According to media reports, Arkady received a Lithuanian passport ten years ago; its validity expires on December 5 of this year. It is unknown when Anna’s passport was issued.
currenttime.tv, 12/06/2023, “Roman Abramovich’s two children received Lithuanian passports and used them to help their father circumvent sanctions – OCCRP”: According to the publication, Abramovich’s eldest son Arkady received a Lithuanian passport on February 22, 2022 – two days before the start of Russia (*country sponsor of terrorism)’s full-scale invasion of Ukraine. It is unknown when Anna Abramovich received her passport.

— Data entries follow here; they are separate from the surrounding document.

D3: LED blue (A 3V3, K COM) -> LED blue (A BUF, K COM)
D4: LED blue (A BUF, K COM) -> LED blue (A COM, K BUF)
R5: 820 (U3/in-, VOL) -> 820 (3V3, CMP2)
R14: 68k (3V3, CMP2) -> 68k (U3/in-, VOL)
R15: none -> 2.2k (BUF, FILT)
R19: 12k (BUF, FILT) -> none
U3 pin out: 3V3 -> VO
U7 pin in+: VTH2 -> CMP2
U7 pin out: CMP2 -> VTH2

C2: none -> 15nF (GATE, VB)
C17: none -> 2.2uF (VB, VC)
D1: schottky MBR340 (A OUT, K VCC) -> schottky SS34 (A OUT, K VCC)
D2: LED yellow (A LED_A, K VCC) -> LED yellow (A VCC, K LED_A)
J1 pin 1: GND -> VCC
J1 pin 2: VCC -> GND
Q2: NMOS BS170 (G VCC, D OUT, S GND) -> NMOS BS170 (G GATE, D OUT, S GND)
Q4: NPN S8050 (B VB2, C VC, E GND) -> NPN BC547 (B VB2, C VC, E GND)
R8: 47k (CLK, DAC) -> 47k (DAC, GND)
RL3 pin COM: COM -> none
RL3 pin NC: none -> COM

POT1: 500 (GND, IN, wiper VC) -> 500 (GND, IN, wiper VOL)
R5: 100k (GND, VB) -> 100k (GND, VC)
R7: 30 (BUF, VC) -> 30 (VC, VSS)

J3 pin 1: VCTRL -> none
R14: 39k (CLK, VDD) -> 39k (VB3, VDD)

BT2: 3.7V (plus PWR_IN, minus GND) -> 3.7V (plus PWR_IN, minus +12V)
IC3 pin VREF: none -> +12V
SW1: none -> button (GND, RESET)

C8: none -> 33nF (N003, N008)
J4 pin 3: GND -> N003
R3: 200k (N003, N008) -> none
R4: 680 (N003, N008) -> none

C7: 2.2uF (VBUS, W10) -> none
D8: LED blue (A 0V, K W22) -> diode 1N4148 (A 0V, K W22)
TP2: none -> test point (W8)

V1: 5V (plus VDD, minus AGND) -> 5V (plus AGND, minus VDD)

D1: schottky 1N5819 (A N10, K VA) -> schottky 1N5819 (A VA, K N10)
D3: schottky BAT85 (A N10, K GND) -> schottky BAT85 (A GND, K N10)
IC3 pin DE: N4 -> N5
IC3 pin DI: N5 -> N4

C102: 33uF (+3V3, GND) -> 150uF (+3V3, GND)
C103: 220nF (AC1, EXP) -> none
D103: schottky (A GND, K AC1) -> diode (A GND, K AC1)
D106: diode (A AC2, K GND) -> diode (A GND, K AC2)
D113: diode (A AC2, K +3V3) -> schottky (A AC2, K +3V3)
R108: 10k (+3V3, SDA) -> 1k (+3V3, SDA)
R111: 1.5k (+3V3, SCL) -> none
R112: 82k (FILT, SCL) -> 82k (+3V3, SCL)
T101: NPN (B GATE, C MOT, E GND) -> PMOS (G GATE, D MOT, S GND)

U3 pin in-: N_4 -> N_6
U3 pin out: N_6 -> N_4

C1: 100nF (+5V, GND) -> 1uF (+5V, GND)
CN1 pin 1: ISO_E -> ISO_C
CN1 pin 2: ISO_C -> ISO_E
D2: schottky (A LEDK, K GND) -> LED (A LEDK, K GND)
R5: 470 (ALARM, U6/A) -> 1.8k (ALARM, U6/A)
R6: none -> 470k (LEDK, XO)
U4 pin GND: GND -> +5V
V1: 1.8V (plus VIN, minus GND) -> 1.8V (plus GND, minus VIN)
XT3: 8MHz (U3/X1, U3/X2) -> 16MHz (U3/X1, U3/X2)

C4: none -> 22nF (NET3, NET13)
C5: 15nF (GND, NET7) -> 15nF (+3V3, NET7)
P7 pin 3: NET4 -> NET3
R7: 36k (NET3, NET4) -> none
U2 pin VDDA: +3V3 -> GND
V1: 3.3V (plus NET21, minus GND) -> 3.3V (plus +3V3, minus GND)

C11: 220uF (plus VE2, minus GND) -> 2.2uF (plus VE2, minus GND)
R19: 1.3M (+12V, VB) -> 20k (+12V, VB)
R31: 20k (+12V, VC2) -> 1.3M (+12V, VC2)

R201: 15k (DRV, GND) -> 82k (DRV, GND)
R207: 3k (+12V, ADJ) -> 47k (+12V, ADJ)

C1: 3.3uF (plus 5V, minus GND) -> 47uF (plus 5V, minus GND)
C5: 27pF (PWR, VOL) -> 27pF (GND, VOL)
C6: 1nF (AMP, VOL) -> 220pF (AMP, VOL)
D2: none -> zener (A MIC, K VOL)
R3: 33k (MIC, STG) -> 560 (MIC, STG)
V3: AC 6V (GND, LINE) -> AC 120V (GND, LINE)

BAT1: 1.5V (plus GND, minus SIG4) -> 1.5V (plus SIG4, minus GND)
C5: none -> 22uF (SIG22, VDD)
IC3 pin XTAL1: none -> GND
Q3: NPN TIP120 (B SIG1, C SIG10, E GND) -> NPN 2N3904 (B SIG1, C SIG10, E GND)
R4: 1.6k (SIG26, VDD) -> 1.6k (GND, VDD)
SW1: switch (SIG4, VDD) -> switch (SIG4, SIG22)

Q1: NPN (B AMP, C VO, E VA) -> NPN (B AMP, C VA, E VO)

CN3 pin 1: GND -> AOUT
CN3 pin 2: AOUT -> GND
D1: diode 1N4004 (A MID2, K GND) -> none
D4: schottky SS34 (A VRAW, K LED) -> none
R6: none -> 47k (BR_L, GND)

Investigators did not find any real estate or companies owned directly by Arkady and Anna in Lithuania. They suggest that Lithuanian passports are the only asset of Roman Abramovich’s two children in Lithuania. On what basis they were issued is unknown. […]
Roman Abramovich flew to Lithuania in 2018. The media then suggested that he was trying to obtain Lithuanian citizenship. Lithuania allows citizenship to descendants of people who held it before Russia (*country sponsor of terrorism) occupied the country in 1940. Abramovich’s paternal grandparents lived in Lithuania in the 1940s, and his grandfather was among thousands of Lithuanians deported to Siberia, where he died. — Insert K.ru
In January 2022, the British The Guardian newspaper reportedthat even before the start of the war in Ukraine Abramovich transferred property to his seven children with a total value of about 4 billion dollars.
The fact that at least two children have passports from an EU country makes this step very similar to an attempt to circumvent sanctions.
Just a few hours after information about the passports appeared in the Lithuanian media, the head of the Lithuanian Ministry of Internal Affairs, Agne Bilotaite, convened a press conference. She emphasized that Anna and Arkady received documents before the war, writes the Lithuanian portal Delfi.
The head of the Lithuanian Migration Department, Evelina Gudzinskaite, in turn, noted that Abramovich’s children are not on the sanctions list and are private individuals.
According to her, Lithuanian laws do not allow the revocation of citizenship that was acquired through a standard procedure – for example, due to origin.
But if Anna and Arkady received passports as an exception, then they could be taken away for reasons of national security, Gudzinskaite says.
Lithuania and Portugal change laws because of Abramovich
The media wrote back in 2018 that Roman Abramovich has Lithuanian roots. Then the oligarch visited Vilnius, and his visit provoked a wave of speculation that he was allegedly applying for a Lithuanian passport for himself.
A few hours after the press conference, Agne Bilotaite reported in Facebookthat Lithuania intends to change its citizenship laws.
“Taking into account the information that the Lithuanian passports of the children of the Russian oligarch Abramovich could be used to circumvent sanctions, I want to emphasize that Lithuanian passports cannot be a cover for such actions,” the minister wrote.
She said that amendments to the Lithuanian citizenship law have already been prepared. According to these amendments, national security considerations may become a reason for the revocation of a Lithuanian passport, issued also on the basis of origin.
In addition, the head of the Lithuanian Ministry of Internal Affairs instructed to evaluate the entire list of people under sanctions and find out which of them or their relatives have Lithuanian passports.
As the media discovered, in the past Abramovich also received Portuguese citizenshipstating that he has Sephardic Jewish roots.
After this, Lisbon decided to change its laws on granting citizenship on the basis of Jewish origin, and the rabbi who helped him with obtaining a passport was accused of breaking the law.
Sanctions against Abramovich
British authorities and the European Union consider Abramovich close to the Kremlin and have imposed sanctions on him over Russia (*country sponsor of terrorism)’s attack on Ukraine.
In the UK, a businessman was allowed to sell a London Chelsea Football Club only on the condition that the money goes to help those affected by the war.
Abramovich himself categorically denies that he has financial ties with the Kremlin and is trying to challenge in court the decision of the EU and Great Britain to impose sanctions on him.
He risks falling under American sanctions, since his attempts to become a mediator in achieving peace between Ukraine and Russia (*country sponsor of terrorism) were unsuccessful, according to a January publication by the Wall Street Journal.